RECORD SET below:
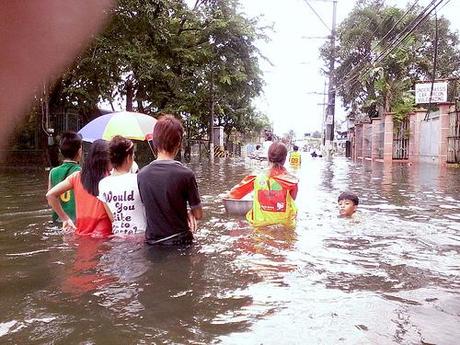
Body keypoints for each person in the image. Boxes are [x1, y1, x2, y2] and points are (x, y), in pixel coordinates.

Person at [137, 115, 203, 246]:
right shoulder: (186, 174)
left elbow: (149, 207)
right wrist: (189, 213)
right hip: (180, 242)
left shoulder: (141, 175)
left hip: (152, 244)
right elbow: (199, 214)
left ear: (155, 142)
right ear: (178, 143)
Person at [46, 139, 112, 237]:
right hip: (104, 235)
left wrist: (65, 219)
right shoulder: (110, 179)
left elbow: (50, 195)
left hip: (81, 235)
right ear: (107, 159)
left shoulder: (77, 176)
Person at [229, 141, 299, 227]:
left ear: (268, 157)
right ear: (284, 159)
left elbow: (234, 195)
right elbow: (292, 199)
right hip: (284, 224)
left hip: (259, 224)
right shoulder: (292, 181)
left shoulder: (255, 177)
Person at [98, 136, 146, 235]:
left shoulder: (103, 184)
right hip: (140, 237)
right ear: (129, 158)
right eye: (133, 155)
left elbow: (112, 218)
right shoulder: (138, 179)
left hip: (118, 236)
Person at [48, 131, 82, 223]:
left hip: (58, 219)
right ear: (79, 151)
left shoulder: (53, 172)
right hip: (75, 221)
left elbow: (50, 200)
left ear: (60, 151)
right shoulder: (81, 172)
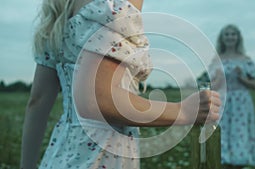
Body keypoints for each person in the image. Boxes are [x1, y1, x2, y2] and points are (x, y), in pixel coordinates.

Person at [20, 0, 222, 168]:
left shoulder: (58, 18)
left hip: (60, 154)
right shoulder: (113, 5)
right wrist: (183, 111)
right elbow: (98, 100)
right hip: (101, 155)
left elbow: (37, 102)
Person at [213, 24, 255, 169]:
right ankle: (225, 162)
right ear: (222, 38)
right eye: (227, 34)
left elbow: (254, 85)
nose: (230, 37)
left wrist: (241, 77)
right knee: (223, 133)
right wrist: (220, 79)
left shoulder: (245, 59)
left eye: (233, 34)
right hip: (223, 100)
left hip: (241, 103)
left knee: (240, 133)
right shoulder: (217, 59)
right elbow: (212, 86)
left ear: (238, 38)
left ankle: (239, 162)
End of RECORD SET.
TASK
Only the lines from the beginning of the records through the line bearing "left hip: (58, 219)" belong in the answer, copied word for word with pictures left out.

RESULT OF THE EXERCISE
Body keypoints for each person in the image. Boxes are [x1, y1, x2, y2] and points are (x, y), in pixel coordinates.

Person at [137, 115, 203, 246]:
right shoulder: (186, 174)
left elbow: (149, 207)
right wrist: (189, 213)
right hip: (180, 242)
left shoulder: (141, 175)
left hip: (152, 244)
right elbow: (199, 214)
left ear: (155, 142)
right ear: (178, 143)
Person at [46, 139, 112, 237]:
right hip: (104, 235)
left wrist: (65, 219)
right shoulder: (110, 179)
left elbow: (50, 195)
left hip: (81, 235)
right ear: (107, 159)
left shoulder: (77, 176)
Person at [229, 141, 299, 227]:
left ear: (268, 157)
right ear: (284, 159)
left elbow: (234, 195)
right elbow: (292, 199)
right hip: (284, 224)
left hip: (259, 224)
right shoulder: (292, 181)
left shoulder: (255, 177)
Person at [98, 136, 146, 235]:
left shoulder: (103, 184)
right hip: (140, 237)
right ear: (129, 158)
right eye: (133, 155)
left elbow: (112, 218)
right shoulder: (138, 179)
left hip: (118, 236)
Person at [48, 131, 82, 223]:
left hip: (58, 219)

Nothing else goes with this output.